_Source passage:_
Iruttu Araiyil Murattu Kuthu () is a 2018 Indian Tamil-language adult horror comedy film written and directed by Santhosh P. Jayakumar and produced by K. E. Gnanavel Raja. The film stars Gautham Karthik and VJ Sha Ra, with Yashika Anand, Chandrika Ravi, and Vaibhavi Shandilya are in the female leads. The music was composed by Balamurali Balu with cinematography by Ballu and editing by Prasanna GK. The film was released on 4 May 2018.

The film was later remade in Telugu as Chikati Gadilo Chithakotudu by Jayakumar himself, while a spiritual sequel Irandam Kuththu was released in November 2020.

Plot 
Veera is a playboy who is rejected by every potential bride because of that reason. Thendral accepts his marriage proposal with one condition. She demands that he impress her and asks him to take her on a trip in order to know each other better. She also suggests him to bring along another couple. Veera informs his friend Vasu, who tells him that he has a girlfriend named Kavya, who is Veera's ex-girlfriend. When Kavya learns about Vasu's friendship with Veera, she vows to get her hands on him during the trip. The couple then travels to Thailand and rents a bungalow. Their host asks them not to go into a particular room in that bungalow.

One day, Veera and Vasu consume Viagra by accident, and when their girlfriends arrive earlier than expected, they run into the closed room to hide their arousal. There, they find a portrait of an under-dressed woman and masturbate, thereby arousing a ghost. The ghost begins to haunt them. She reveals that she died in an accident as a virgin and will have sex with a virgin to rest her soul. Since both of them are virgins, they are unable to leave the house. The ghost tries several attempts to have sex with Vasu and Veera but fails. They make fun of the ghost, but all their plans go in vain as she takes the form of a beautiful woman.

_Exercise instructions:_
a) Write out the film summary from "One day, Veera" to "a beautiful woman.", swapping every "ghost" for "spirit".
b) According to the film summary, who composed the music for the film?
The records that follow were drawn from a separate source.

_Element and coordinate records:_
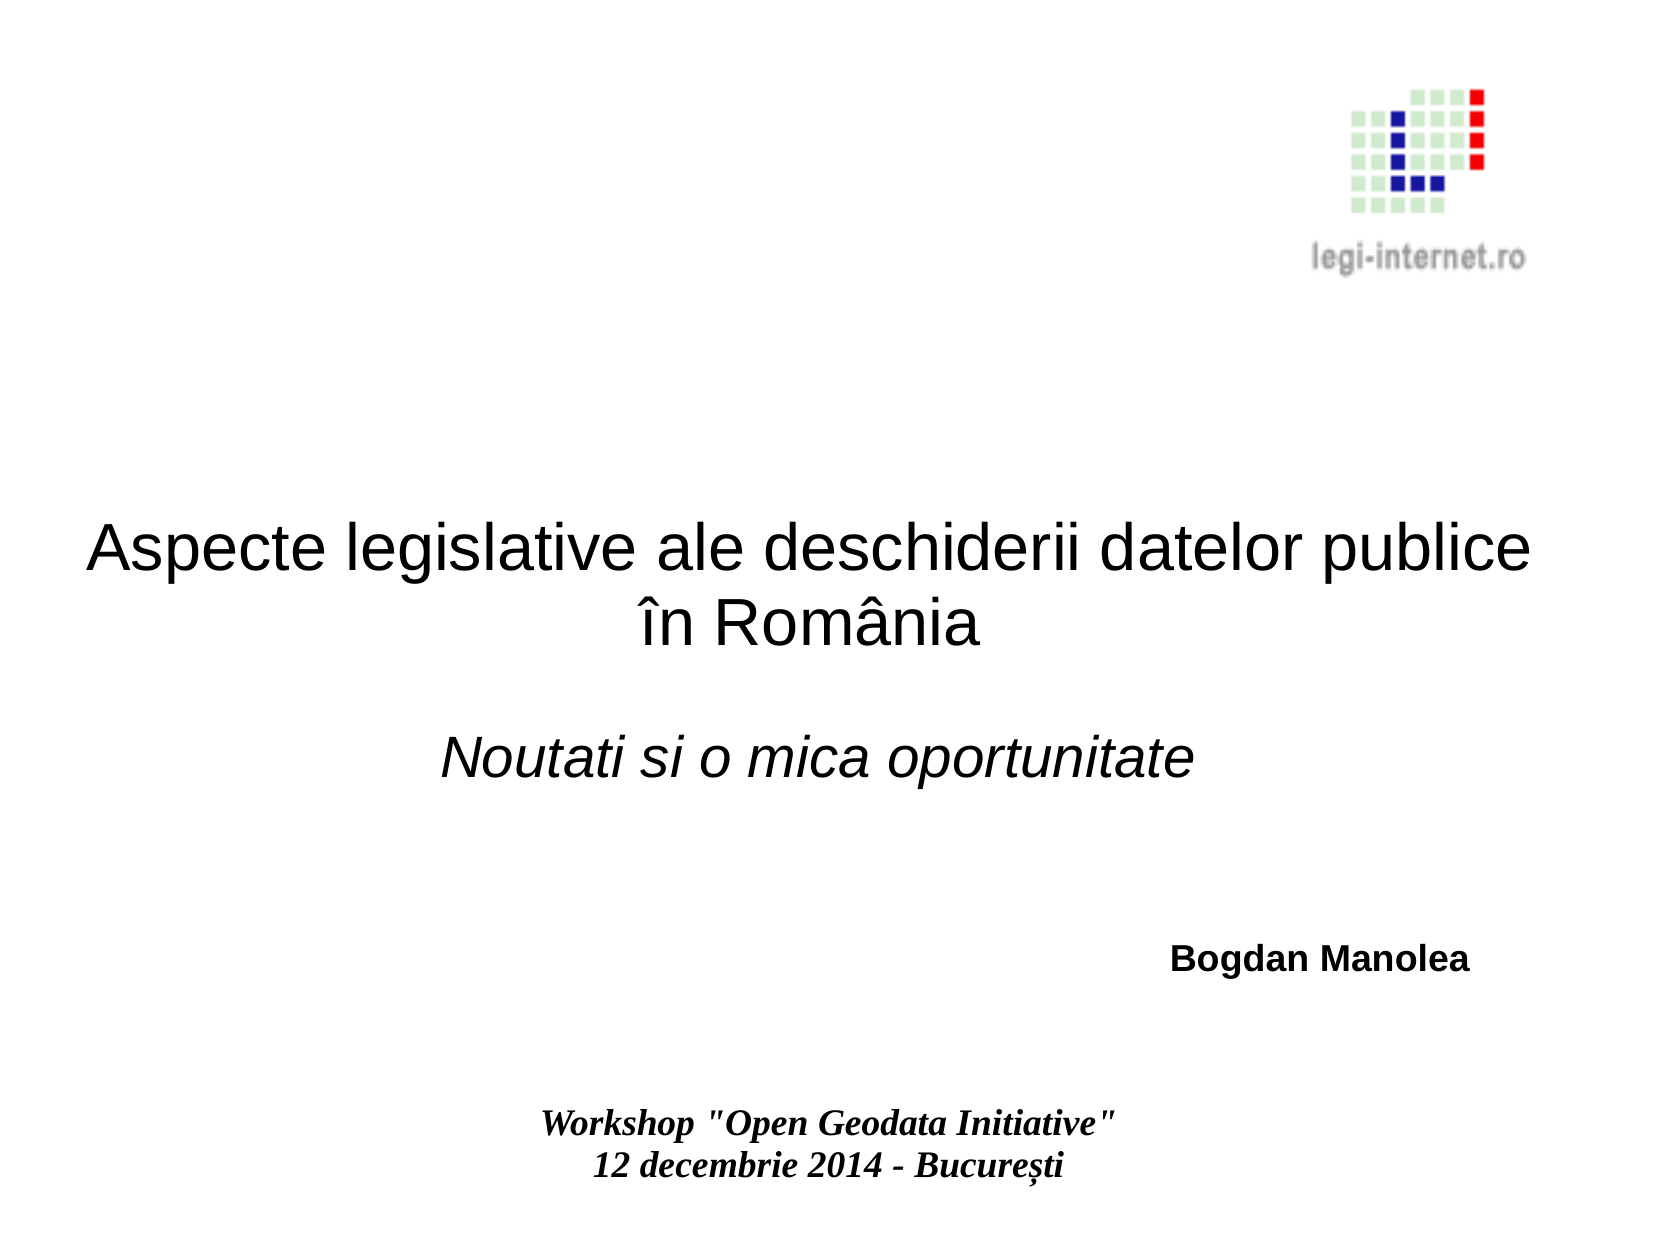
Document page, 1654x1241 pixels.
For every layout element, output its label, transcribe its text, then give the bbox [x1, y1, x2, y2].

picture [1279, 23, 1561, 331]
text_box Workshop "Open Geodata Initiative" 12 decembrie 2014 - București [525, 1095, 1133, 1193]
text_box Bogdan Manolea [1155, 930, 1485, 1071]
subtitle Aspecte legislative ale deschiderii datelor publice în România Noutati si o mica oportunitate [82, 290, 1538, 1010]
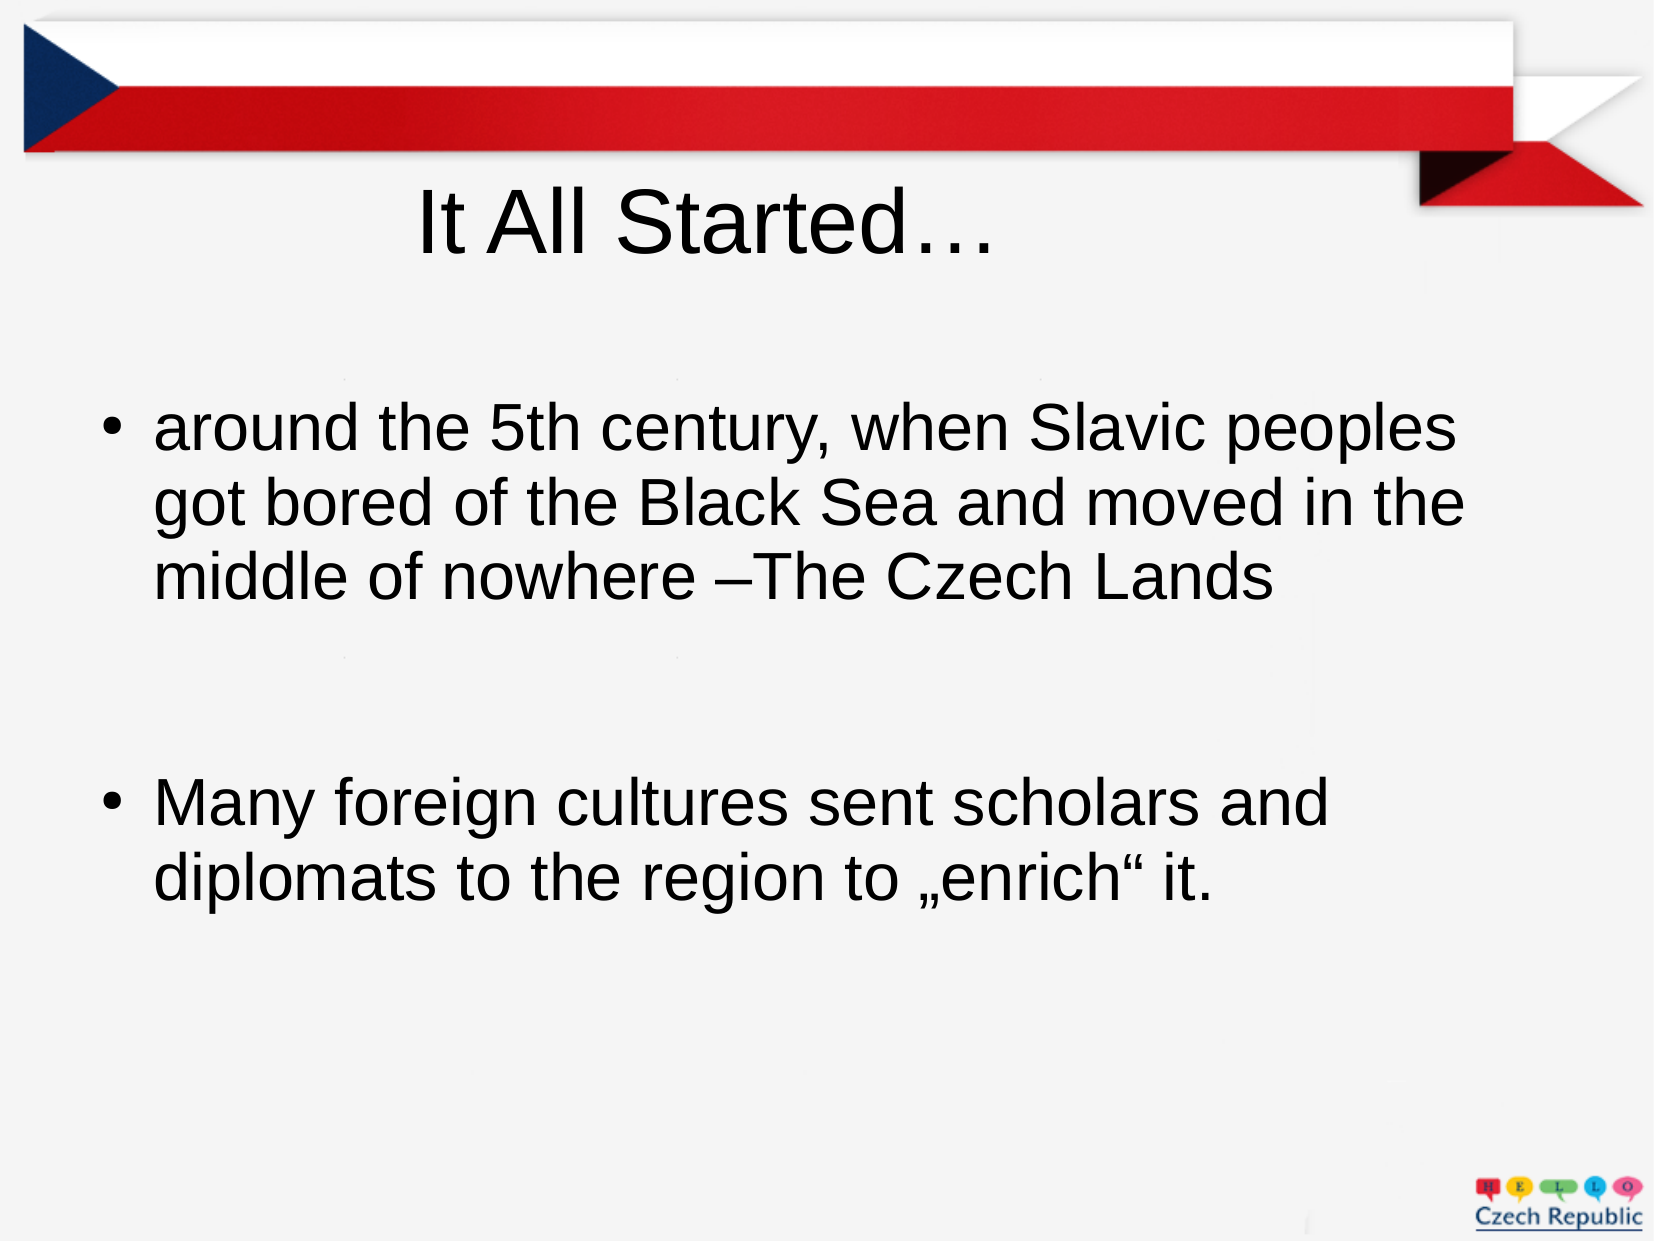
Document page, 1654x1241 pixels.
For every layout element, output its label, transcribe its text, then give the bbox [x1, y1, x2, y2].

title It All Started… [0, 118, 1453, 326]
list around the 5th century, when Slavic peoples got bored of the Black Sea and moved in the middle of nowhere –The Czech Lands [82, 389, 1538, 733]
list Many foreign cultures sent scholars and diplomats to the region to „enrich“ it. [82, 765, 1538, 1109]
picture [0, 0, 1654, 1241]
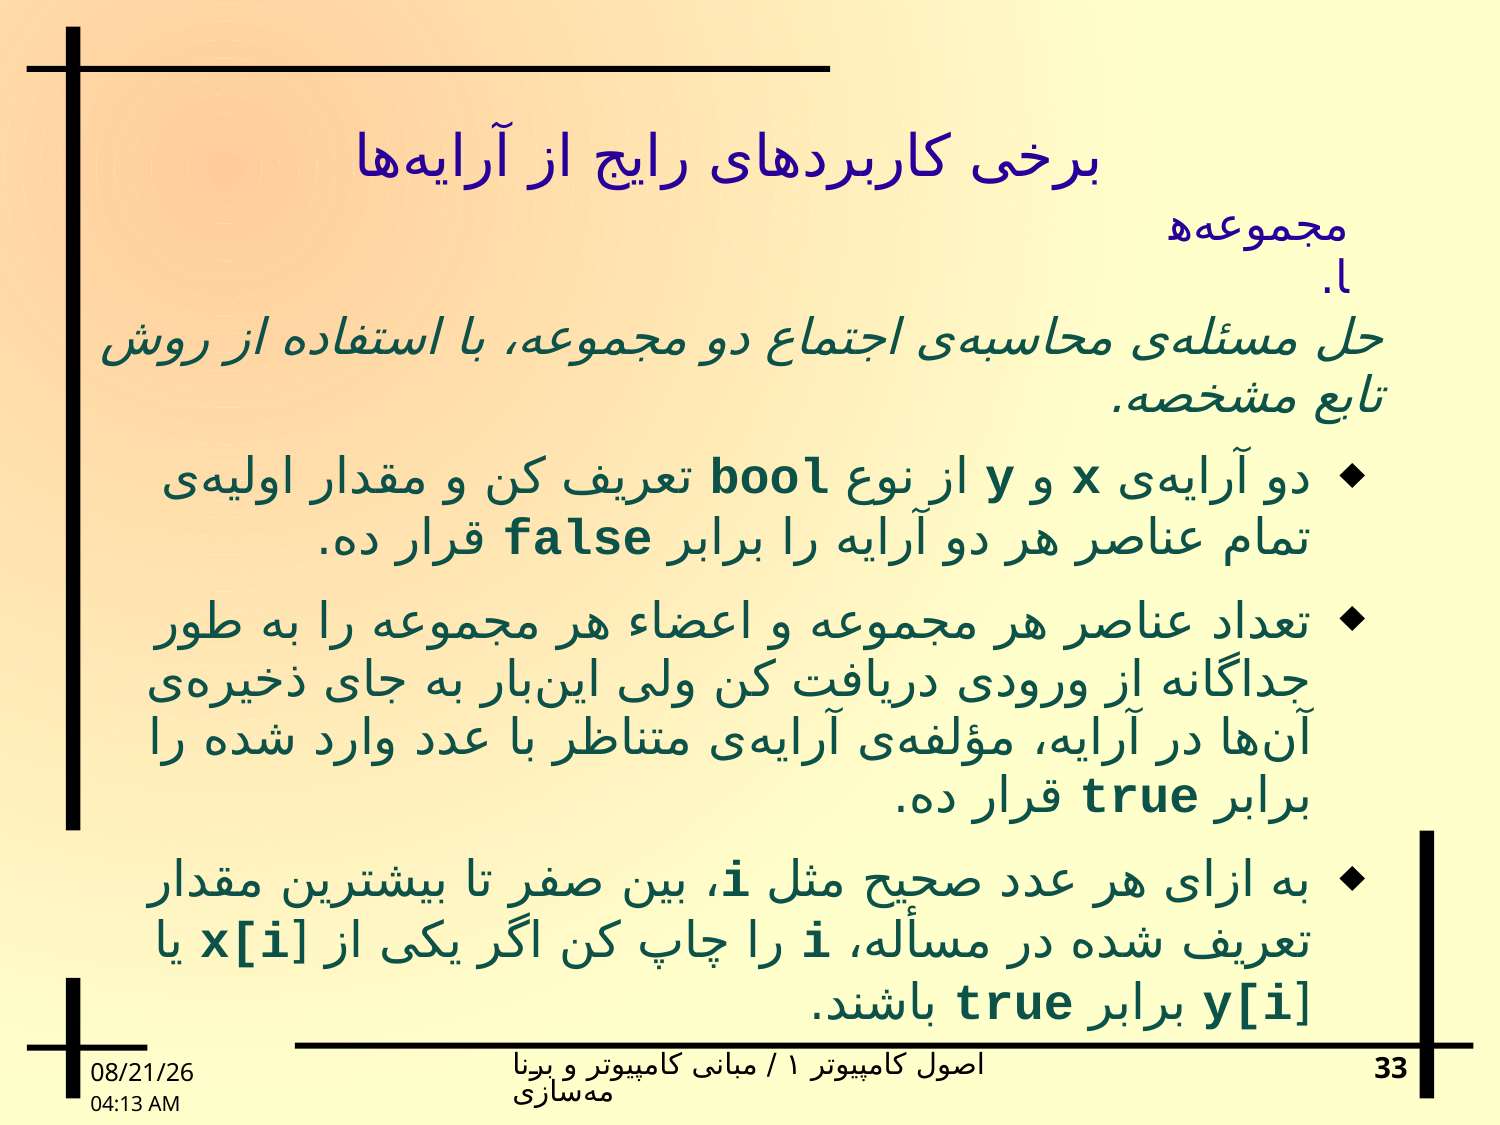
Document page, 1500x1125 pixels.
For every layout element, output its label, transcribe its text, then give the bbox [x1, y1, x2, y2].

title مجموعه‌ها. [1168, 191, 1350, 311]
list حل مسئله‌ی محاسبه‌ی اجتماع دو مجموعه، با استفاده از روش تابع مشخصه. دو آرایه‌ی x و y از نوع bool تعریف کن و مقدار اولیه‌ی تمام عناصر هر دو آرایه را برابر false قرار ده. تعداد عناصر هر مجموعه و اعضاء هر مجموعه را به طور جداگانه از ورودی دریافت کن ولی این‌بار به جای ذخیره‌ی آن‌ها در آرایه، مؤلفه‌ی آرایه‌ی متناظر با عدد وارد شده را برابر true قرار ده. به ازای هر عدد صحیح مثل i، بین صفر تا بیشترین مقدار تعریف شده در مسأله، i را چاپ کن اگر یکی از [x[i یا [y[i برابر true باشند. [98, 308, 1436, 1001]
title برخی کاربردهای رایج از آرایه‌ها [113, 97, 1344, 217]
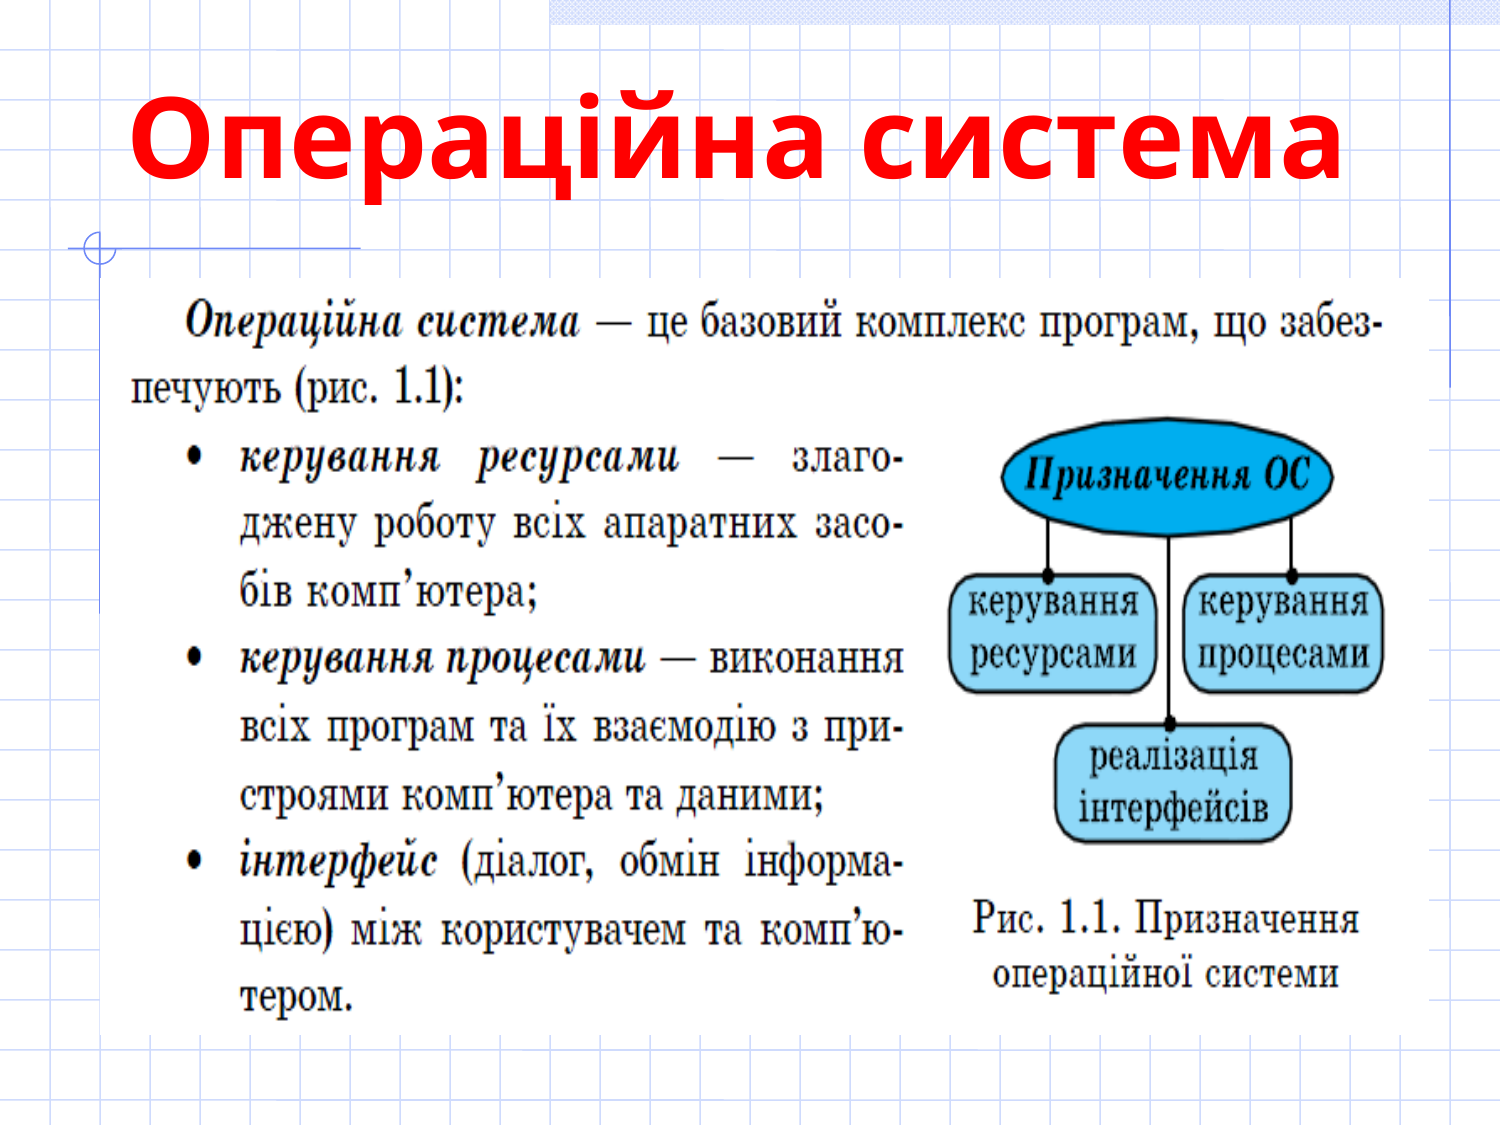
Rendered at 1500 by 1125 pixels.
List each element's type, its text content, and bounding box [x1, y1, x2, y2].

_Responses:_
a)
One day, Veera and Vasu consume Viagra by accident, and when their girlfriends arrive earlier than expected, they run into the closed room to hide their arousal. There, they find a portrait of an under-dressed woman and masturbate, thereby arousing a spirit. The spirit begins to haunt them. She reveals that she died in an accident as a virgin and will have sex with a virgin to rest her soul. Since both of them are virgins, they are unable to leave the house. The spirit tries several attempts to have sex with Vasu and Veera but fails. They make fun of the spirit, but all their plans go in vain as she takes the form of a beautiful woman.

b) Balamurali Balu composed the music.